-------- Extracted data --------

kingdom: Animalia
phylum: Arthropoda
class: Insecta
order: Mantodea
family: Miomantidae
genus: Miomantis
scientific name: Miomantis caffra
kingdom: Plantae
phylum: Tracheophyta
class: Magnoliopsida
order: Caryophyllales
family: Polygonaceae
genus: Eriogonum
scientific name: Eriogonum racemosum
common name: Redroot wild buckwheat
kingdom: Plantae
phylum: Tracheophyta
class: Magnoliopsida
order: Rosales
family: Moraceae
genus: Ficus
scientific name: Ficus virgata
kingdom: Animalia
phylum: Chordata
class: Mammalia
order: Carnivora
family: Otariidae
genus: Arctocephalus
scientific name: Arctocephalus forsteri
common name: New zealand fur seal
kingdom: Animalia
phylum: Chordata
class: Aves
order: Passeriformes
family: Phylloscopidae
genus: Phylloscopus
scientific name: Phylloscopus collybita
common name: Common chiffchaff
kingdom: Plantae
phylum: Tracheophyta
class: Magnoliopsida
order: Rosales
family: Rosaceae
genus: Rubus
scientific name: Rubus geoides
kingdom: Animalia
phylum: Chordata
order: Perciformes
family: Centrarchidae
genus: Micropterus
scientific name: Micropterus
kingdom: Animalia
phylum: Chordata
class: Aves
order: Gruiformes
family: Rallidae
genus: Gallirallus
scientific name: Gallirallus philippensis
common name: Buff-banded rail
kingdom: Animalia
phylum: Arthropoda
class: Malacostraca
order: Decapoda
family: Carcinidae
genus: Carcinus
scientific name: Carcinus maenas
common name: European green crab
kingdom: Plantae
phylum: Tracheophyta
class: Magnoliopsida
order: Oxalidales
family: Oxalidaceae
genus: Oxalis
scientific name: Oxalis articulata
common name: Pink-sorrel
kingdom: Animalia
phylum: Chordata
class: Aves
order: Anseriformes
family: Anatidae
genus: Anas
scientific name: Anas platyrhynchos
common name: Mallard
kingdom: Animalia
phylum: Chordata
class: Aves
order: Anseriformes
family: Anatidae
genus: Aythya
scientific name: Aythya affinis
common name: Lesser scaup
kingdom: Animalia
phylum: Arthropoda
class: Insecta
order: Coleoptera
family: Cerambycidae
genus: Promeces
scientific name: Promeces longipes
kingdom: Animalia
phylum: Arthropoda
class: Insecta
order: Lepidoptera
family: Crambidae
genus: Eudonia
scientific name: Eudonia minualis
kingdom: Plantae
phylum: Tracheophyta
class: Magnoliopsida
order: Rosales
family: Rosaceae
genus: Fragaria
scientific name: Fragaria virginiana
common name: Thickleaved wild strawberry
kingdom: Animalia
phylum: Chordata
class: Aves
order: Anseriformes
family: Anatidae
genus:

--------

--- Written task ---
Rewrite the stretch from the line containing "genus: Rubus" through the line containing "scientific name: Oxalis articulata", changing every "common name" to "vernacular name" and keeping all else the same. Give back only those lines.

--- Written response ---
genus: Rubus
scientific name: Rubus geoides
kingdom: Animalia
phylum: Chordata
order: Perciformes
family: Centrarchidae
genus: Micropterus
scientific name: Micropterus
kingdom: Animalia
phylum: Chordata
class: Aves
order: Gruiformes
family: Rallidae
genus: Gallirallus
scientific name: Gallirallus philippensis
vernacular name: Buff-banded rail
kingdom: Animalia
phylum: Arthropoda
class: Malacostraca
order: Decapoda
family: Carcinidae
genus: Carcinus
scientific name: Carcinus maenas
vernacular name: European green crab
kingdom: Plantae
phylum: Tracheophyta
class: Magnoliopsida
order: Oxalidales
family: Oxalidaceae
genus: Oxalis
scientific name: Oxalis articulata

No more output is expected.